◆ **Text provided**
Cynthia Wheaton, 28, worked at Tex Mex Cantina in Tampa.
Cynthia Wheaton, 28, worked at Tex Mex Cantina in Tampa.
Published May 12, 2015

TAMPA — Cynthia Wheaton was 28 and helped manage the popular Tex Mex Cantina on the Courtney Campbell Causeway. Cheryl McMullen was 33 and worked as the night manager at Bennigan's in Carrollwood.

Twenty-five years ago this week, both women were killed. Despite exhaustive investigations, their cases remain unsolved.

The pair are linked by little more than what they did for a living and when and how they died. Despite the similarities, investigators think the crimes were the work of separate killers.

Today they are under the watch of Greg Thomas, a cold-case detective with the Hillsborough County Sheriff's Office. Although they're not the Tampa Bay area's most prominent crime stories, Thomas knows that behind every victim is a grieving family that deserves answers.

◆ **Excerpted data**
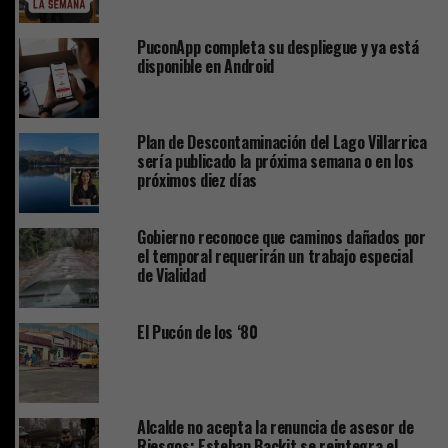
PuconApp completa su despliegue y ya está
disponible en Android
Plan de Descontaminación del Lago Villarrica
sería publicado la próxima semana o en los
próximos diez días
Gobierno reconoce que caminos dañados por
el temporal requerirán un trabajo especial
de Vialidad
El Pucón de los ‘80
Alcalde no acepta la renuncia de asesor de
Riesgos: Esteban Backit se reintegra el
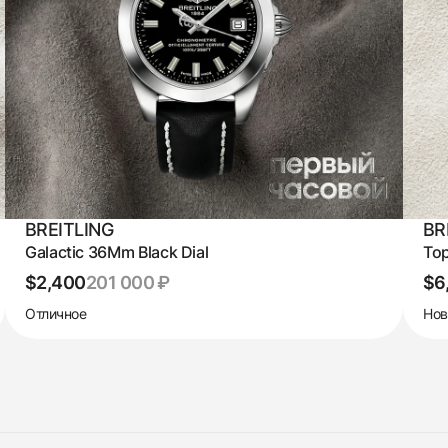
BREITLING
BR
Galactic 36Mm Black Dial
Top
$2,400
201 000 ₽
$6
Отличное
Но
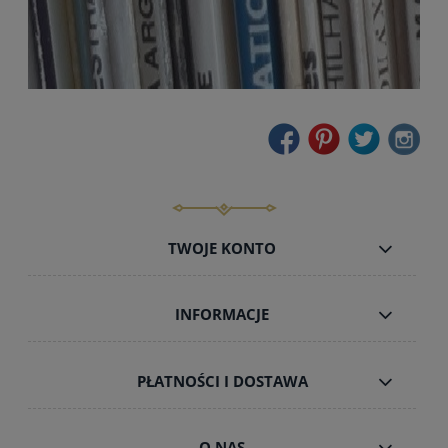
TWOJE KONTO
INFORMACJE
PŁATNOŚCI I DOSTAWA
O NAS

◆ **Assigned task**
Reproduce, word for word, the stretch of the article about two unsolved Tampa killings from "Published May 12, 2015" through "that deserves answers.". Rely solely on the article about two unsolved Tampa killings, not on the entries.

◆ **Answer space**
Published May 12, 2015

TAMPA — Cynthia Wheaton was 28 and helped manage the popular Tex Mex Cantina on the Courtney Campbell Causeway. Cheryl McMullen was 33 and worked as the night manager at Bennigan's in Carrollwood.

Twenty-five years ago this week, both women were killed. Despite exhaustive investigations, their cases remain unsolved.

The pair are linked by little more than what they did for a living and when and how they died. Despite the similarities, investigators think the crimes were the work of separate killers.

Today they are under the watch of Greg Thomas, a cold-case detective with the Hillsborough County Sheriff's Office. Although they're not the Tampa Bay area's most prominent crime stories, Thomas knows that behind every victim is a grieving family that deserves answers.